▸ **SOURCE RECORDS**
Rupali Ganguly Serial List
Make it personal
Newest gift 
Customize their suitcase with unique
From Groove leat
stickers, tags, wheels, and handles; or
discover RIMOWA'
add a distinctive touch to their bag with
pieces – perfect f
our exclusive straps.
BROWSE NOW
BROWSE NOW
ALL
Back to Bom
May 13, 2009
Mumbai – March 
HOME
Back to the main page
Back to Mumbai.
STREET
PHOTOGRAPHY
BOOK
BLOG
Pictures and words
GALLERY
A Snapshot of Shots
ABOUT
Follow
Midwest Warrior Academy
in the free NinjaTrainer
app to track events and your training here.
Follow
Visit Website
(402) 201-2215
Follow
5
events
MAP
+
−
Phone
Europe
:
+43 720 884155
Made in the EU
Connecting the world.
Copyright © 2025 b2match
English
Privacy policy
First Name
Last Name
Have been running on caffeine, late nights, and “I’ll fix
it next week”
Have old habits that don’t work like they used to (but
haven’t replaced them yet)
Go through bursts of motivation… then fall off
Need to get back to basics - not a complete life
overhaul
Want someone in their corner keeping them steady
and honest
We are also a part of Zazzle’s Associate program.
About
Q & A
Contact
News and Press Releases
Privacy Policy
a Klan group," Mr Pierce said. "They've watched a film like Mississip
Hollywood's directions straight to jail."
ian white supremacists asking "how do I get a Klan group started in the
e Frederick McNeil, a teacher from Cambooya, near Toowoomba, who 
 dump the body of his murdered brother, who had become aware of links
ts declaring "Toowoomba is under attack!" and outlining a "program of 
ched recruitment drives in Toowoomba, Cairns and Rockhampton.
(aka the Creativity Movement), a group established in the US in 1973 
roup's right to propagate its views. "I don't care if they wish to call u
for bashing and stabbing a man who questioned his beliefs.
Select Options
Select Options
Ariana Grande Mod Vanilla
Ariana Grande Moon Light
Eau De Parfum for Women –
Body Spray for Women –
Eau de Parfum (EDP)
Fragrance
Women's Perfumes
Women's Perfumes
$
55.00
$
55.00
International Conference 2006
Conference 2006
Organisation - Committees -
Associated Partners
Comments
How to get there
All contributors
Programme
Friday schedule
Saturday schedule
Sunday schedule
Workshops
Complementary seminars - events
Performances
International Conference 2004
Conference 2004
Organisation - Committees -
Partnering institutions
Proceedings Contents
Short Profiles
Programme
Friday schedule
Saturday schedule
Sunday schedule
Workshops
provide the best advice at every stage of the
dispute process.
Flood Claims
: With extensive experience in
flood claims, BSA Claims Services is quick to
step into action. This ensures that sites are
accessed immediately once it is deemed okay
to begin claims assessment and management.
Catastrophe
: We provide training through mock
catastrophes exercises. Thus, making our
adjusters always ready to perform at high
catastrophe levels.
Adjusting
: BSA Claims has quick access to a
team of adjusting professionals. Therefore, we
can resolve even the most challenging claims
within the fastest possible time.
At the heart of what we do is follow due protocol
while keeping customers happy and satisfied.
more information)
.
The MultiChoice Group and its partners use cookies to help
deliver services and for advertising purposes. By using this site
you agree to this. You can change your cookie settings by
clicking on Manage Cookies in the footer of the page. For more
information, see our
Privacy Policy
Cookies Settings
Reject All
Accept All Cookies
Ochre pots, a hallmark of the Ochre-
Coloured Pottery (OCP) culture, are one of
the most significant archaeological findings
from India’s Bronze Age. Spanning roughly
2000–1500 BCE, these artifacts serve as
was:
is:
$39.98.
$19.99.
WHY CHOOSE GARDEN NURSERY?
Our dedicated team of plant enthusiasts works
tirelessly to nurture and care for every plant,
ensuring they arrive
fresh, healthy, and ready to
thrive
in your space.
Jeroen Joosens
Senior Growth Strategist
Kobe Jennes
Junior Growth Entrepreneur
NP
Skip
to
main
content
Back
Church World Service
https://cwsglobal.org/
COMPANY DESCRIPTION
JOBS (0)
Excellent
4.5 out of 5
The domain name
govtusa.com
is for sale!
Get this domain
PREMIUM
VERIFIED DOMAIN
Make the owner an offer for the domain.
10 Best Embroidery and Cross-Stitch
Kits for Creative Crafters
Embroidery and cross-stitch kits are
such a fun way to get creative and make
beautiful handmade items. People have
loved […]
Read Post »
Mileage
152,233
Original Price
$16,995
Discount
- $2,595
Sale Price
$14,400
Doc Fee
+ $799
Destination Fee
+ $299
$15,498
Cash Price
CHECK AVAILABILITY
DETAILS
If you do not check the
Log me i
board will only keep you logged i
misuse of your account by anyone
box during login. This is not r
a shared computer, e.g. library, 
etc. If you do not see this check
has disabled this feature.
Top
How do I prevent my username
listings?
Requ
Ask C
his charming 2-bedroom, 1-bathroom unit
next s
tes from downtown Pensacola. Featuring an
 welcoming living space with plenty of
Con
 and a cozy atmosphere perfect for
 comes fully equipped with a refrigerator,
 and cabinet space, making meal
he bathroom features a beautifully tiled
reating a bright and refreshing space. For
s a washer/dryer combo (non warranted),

▸ **ACTIVITY**
Reproduce exactly, and with no other material, the lines between those holding "Customize their suitcase with unique" and "film like Mississip", inclusive.

▸ **EXPECTED OUTPUT**
Customize their suitcase with unique
From Groove leat
stickers, tags, wheels, and handles; or
discover RIMOWA'
add a distinctive touch to their bag with
pieces – perfect f
our exclusive straps.
BROWSE NOW
BROWSE NOW
ALL
Back to Bom
May 13, 2009
Mumbai – March 
HOME
Back to the main page
Back to Mumbai.
STREET
PHOTOGRAPHY
BOOK
BLOG
Pictures and words
GALLERY
A Snapshot of Shots
ABOUT
Follow
Midwest Warrior Academy
in the free NinjaTrainer
app to track events and your training here.
Follow
Visit Website
(402) 201-2215
Follow
5
events
MAP
+
−
Phone
Europe
:
+43 720 884155
Made in the EU
Connecting the world.
Copyright © 2025 b2match
English
Privacy policy
First Name
Last Name
Have been running on caffeine, late nights, and “I’ll fix
it next week”
Have old habits that don’t work like they used to (but
haven’t replaced them yet)
Go through bursts of motivation… then fall off
Need to get back to basics - not a complete life
overhaul
Want someone in their corner keeping them steady
and honest
We are also a part of Zazzle’s Associate program.
About
Q & A
Contact
News and Press Releases
Privacy Policy
a Klan group," Mr Pierce said. "They've watched a film like Mississip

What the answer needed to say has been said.